→ **WHAT YOU HAVE TO DO**
Every line below that includes "Right" counts toward the total. Report that total alone.

→ **PROVIDED DATA**
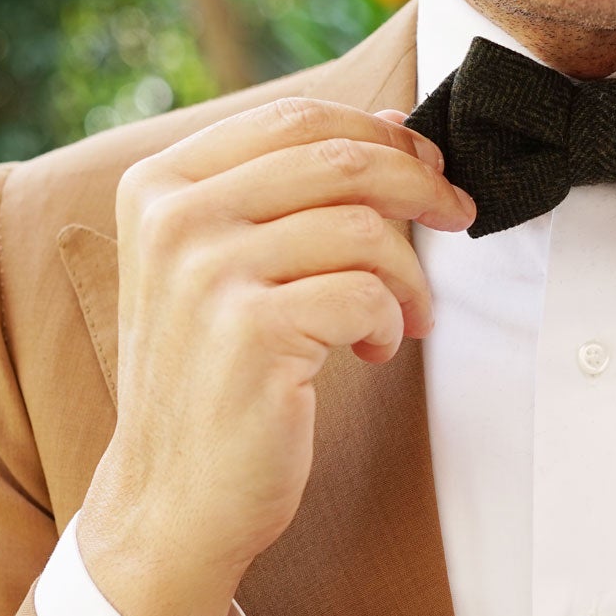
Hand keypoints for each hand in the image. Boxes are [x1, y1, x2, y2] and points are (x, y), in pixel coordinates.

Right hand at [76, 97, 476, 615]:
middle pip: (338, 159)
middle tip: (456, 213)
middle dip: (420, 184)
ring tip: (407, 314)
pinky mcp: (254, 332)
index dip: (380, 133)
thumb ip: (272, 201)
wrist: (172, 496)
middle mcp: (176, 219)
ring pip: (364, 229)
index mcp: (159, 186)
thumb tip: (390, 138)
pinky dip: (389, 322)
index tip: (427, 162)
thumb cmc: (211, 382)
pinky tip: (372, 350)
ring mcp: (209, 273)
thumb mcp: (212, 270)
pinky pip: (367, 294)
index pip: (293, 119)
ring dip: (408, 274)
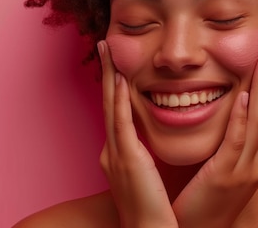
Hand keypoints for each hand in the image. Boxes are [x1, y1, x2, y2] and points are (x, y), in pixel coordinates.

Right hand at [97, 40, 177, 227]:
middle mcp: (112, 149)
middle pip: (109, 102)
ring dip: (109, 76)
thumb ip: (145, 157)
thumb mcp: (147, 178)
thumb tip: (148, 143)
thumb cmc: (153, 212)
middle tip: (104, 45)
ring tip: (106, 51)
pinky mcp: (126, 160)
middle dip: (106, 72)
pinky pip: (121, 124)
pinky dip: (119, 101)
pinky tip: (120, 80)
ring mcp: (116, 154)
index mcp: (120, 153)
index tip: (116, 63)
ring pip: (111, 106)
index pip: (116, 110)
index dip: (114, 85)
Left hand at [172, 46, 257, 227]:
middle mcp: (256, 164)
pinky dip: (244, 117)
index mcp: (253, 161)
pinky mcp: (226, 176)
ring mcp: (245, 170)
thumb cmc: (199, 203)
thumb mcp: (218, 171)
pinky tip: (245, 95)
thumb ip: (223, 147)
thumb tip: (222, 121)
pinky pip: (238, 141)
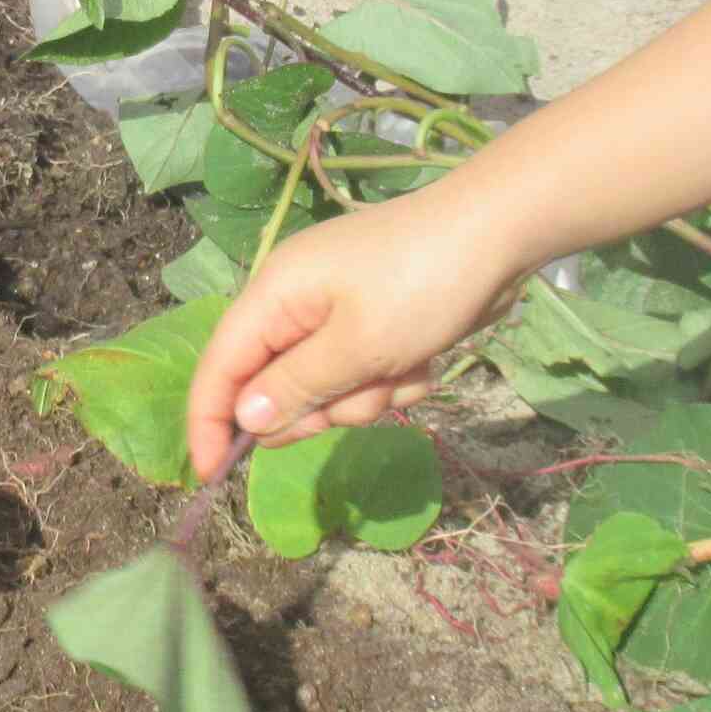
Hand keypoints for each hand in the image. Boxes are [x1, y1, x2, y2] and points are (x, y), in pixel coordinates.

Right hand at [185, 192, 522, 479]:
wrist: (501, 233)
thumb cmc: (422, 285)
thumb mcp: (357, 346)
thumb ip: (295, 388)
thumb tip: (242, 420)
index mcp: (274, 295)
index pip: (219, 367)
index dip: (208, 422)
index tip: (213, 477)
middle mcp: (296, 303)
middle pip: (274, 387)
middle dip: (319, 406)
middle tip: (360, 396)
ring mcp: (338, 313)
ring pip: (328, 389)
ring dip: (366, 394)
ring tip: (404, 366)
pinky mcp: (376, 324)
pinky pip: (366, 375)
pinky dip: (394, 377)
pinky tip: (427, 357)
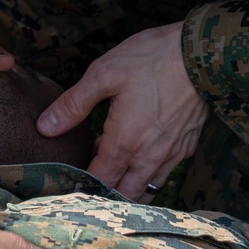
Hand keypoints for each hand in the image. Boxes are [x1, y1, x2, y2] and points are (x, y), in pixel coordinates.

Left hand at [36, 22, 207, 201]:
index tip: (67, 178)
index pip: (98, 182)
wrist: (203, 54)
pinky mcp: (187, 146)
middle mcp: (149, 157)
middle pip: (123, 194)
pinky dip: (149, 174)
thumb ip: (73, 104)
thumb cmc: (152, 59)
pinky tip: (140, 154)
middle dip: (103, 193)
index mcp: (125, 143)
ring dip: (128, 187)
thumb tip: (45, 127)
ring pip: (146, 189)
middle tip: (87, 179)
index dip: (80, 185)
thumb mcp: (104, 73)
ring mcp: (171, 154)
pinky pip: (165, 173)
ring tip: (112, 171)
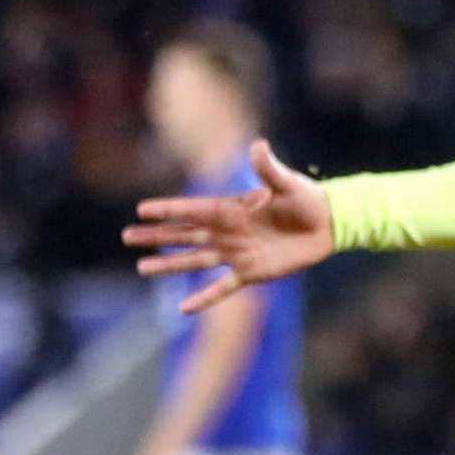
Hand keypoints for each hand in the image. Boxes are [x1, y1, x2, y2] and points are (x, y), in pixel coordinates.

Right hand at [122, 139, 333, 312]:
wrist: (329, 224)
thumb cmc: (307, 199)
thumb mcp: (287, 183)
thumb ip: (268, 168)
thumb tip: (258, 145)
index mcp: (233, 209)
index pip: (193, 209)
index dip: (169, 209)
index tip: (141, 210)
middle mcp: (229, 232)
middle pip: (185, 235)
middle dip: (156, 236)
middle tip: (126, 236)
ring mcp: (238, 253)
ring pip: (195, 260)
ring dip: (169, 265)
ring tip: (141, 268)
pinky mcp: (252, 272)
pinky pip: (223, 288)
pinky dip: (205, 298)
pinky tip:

→ **SOLUTION TO THIS TASK**
4